An article in the Oct. 21, 1911, edition of The Argus reported that a chance passer-by came to the aid of a young boy who had falled out of tree and injured his back.

While gathering chestnuts Sunday morning near Catonsville, Max Davidson, 12 years old, Milton street, Baltimore, fell from a tree and broke his spine. He received other internal injuries and is at St. Agnes' Hospital in a serious condition.

Young Davidson left his home early in the morning and went out Wilkens avenue to the Rolling road, where he found and climbed a chestnut tree. While gathering the nuts, he lost his balance and fell.

Mr. Charles E. Lewis, who passed in his automobile a short time after the accident, discovered the lad lying in agony in the road. He placed him the automobile and took him to the office of Dr. Charles L. Mattfeldt, where it was found that his condition was serious. He was then removed to the hospital.


Miss Julia Jones, principal of the Ingleside Public School, was given a surprise Thursday by her pupils in celebration of her fifth anniversary as principal. The school rooms were decorated with autumn foliage and Miss Jones was presented with a quantity of cut flowers.


Mr. Ferdinand Gable, of Harvest Home Park, reported to the Catonsville police Sunday that thieves had entered his barn on Wilkens avenue, near the city limits, and had taken two valuable cows.


James, the three-year-old son of Mr. and Mrs. J.W. McMillan, of Oak Forest Park, came near losing his life Wednesday morning by falling into a cesspool in the rear of his parents' home, and but for the timely warning of one of his playmates, Philip Heuisler, Jr., who gave the alarm, he would have been drowned. The two children had been playing when they came upon the cesspool covered with several loose boards. The boards were removed and the McMillan child, in peering into the well, lost his footing and disappeared. His companion ran to the house and gave the alarm and two of the servants, with the aid of a long furnace poker, pulled the child to the surface.

75 Years Ago

An article in the Oct. 16, 1936, edition of The Catonsville Herald and Baltimore Countian recognized the success of a local event showcasing four-legged residents of the area.

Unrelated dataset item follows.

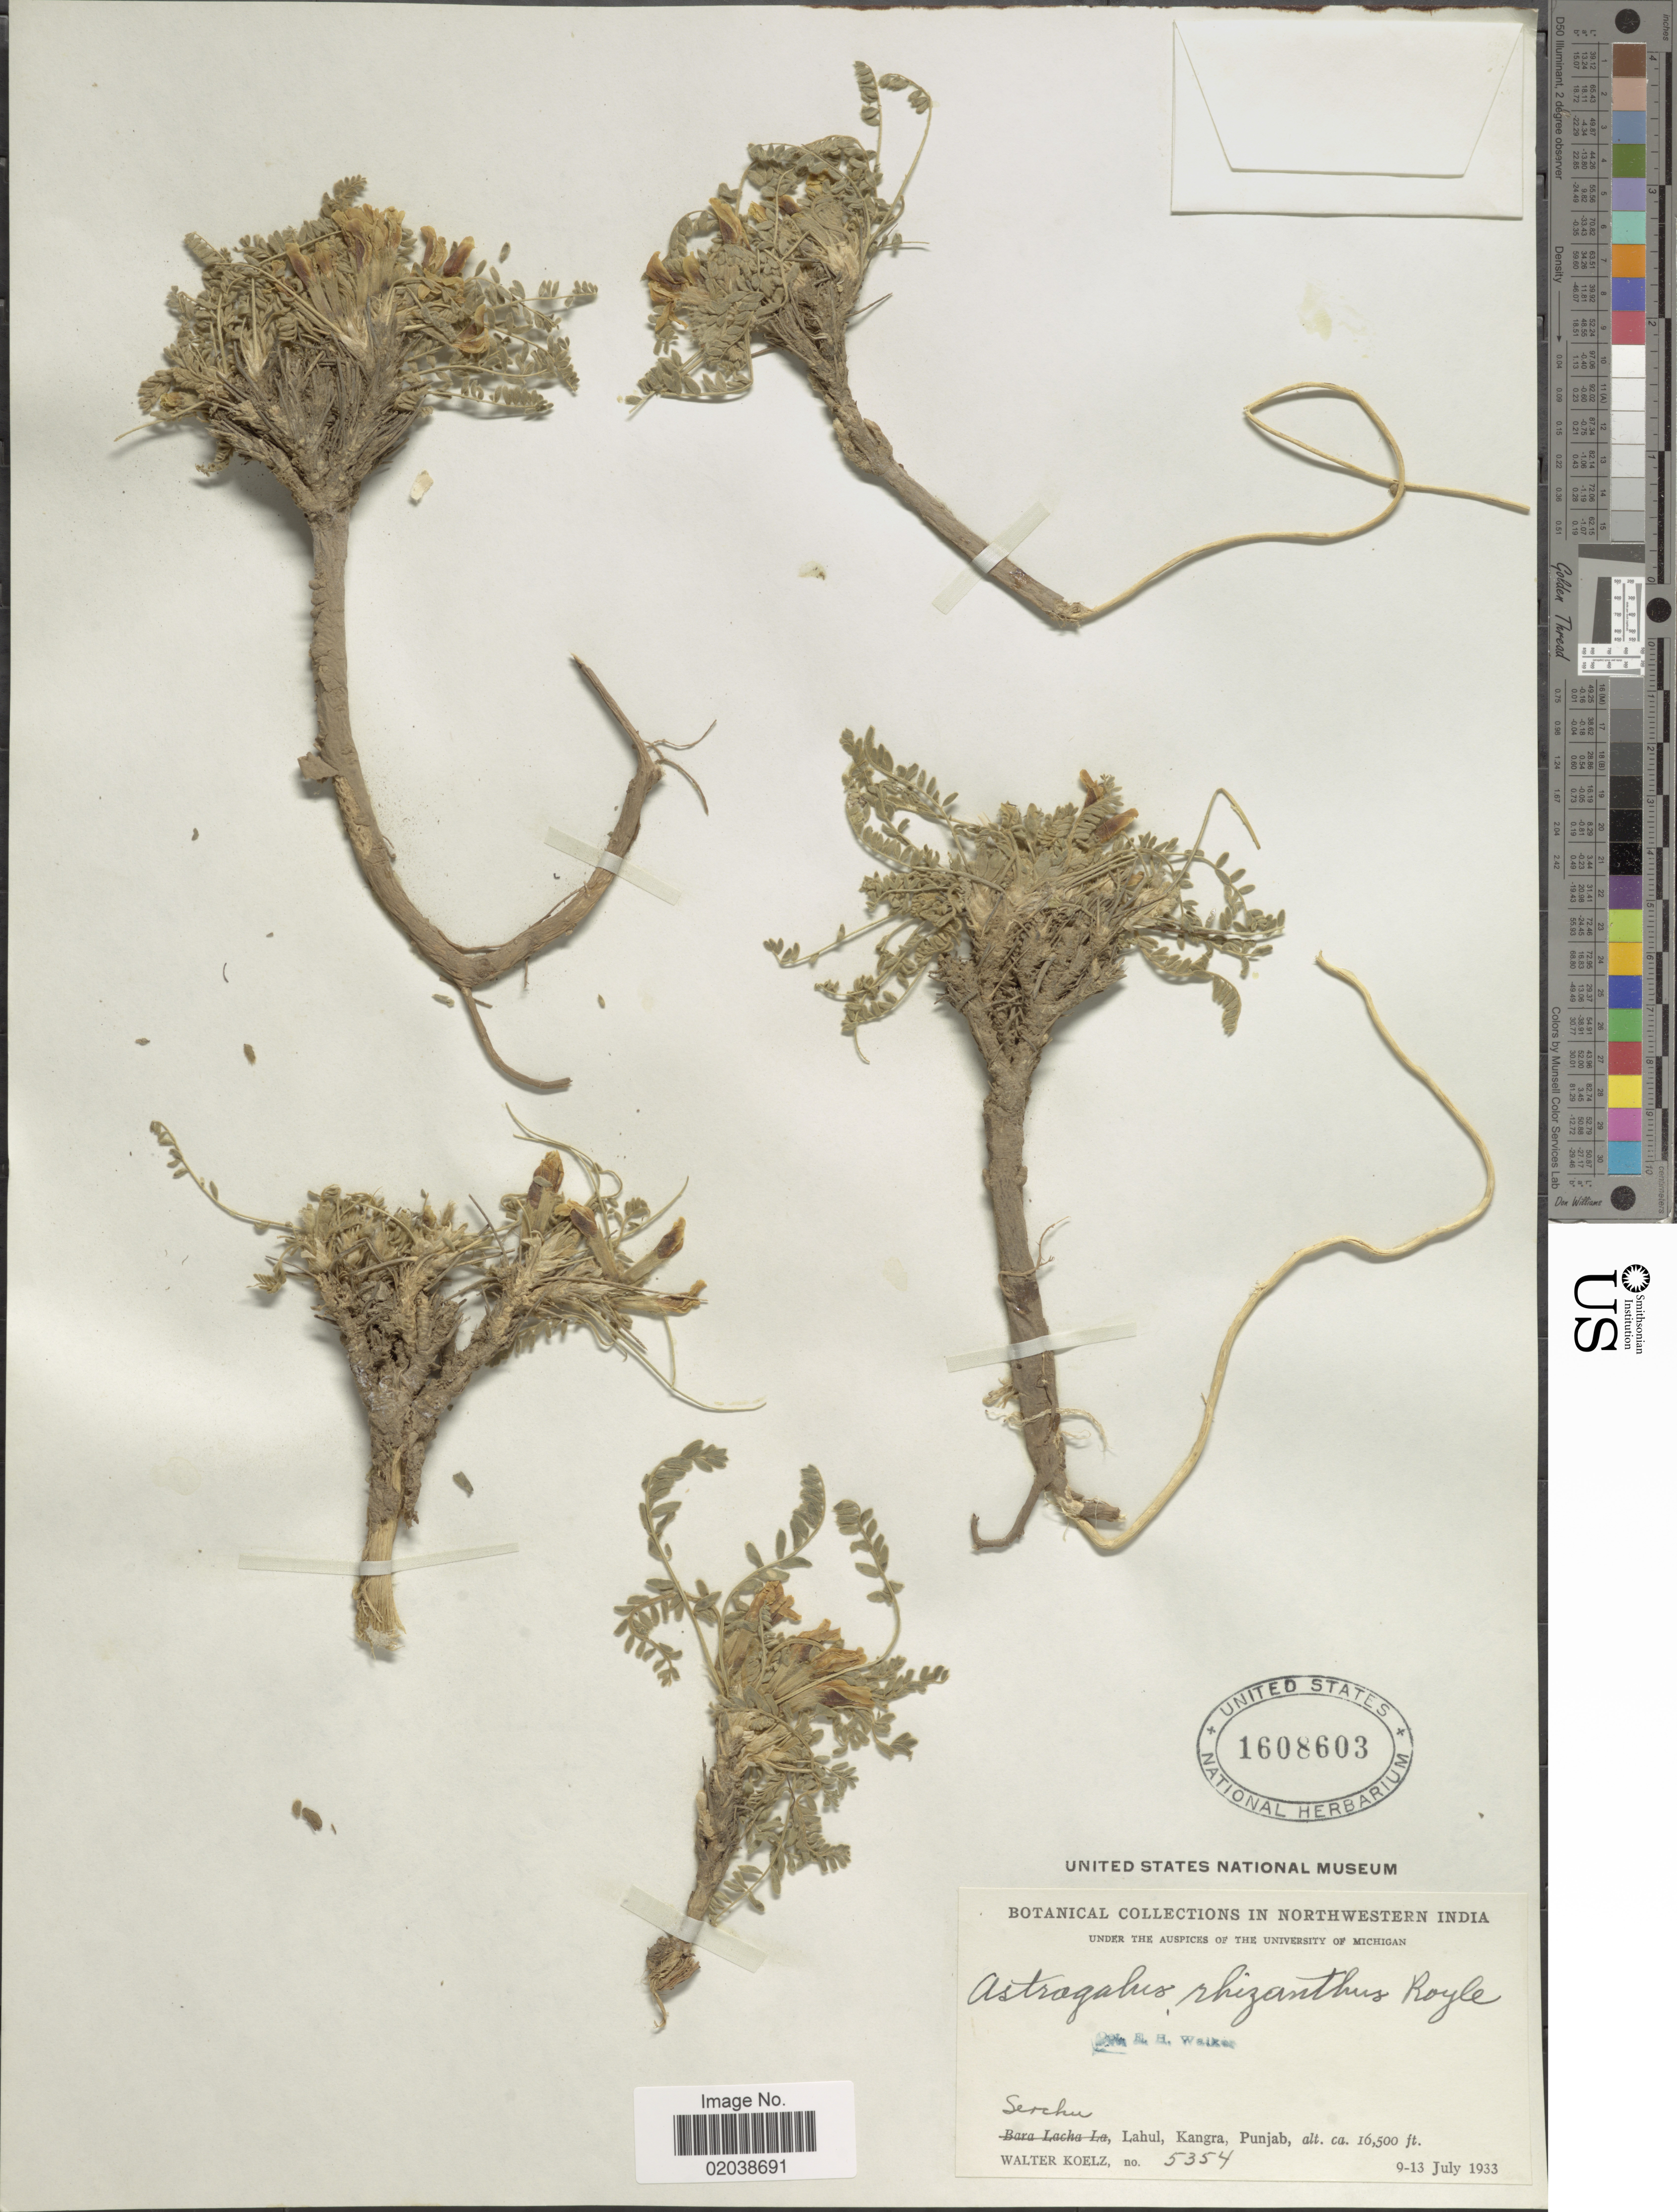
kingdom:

Last Sunday youthful dog fanciers of the Catonsville section staged an excellent pet show on the grounds of the home of Stanley Dickey on Eden Terrace, exhibiting numerous dogs before a large attendance.

Walter Brinkman was judge, awarding ribbons for first and second prizes. A number of trophies were donated in the various classes and Mr. Brinkman's tape measure came in handy when the classes for longest ears, shortest ears, longest tail and so forth were called.

Best dog in the show was won by Jerry Travers of Eden Terrace, with his fine Irish setter. Stanley Dickey, sponsor of the show, is turning the entire proceeds over to the Society for the Prevention of Cruelty to Animals, a most worthy cause.


All who are interested in aiding in the work of theBaltimore County Public Health Association are asked to attend the card party given by the 13th District Unit at the Arbutus Community Club on Friday, October 23. The 13th District Unit hopes to make this card party so successful that they will not need to call on the public for aid during the winter months.

Mrs. Elmer J. MacLeod is chairman, assisted by Mrs. Charles Proffen, Mrs. Thomas Kyne, Mrs. Chester Linton, Mrs. Ralph Price and Mrs. Stanley Roth.


Last Friday night, Mrs. Richard F. Schneider, President of the Aichen Krantz Ladies Singing Society, gave a birthday party. All fifty members arrived on a large bus and presented Mrs. Schneider a beautiful electric coffee set. The party lasted until early morning. Several beautiful songs were especially rendered in honor of Mrs. Schneider's birthday.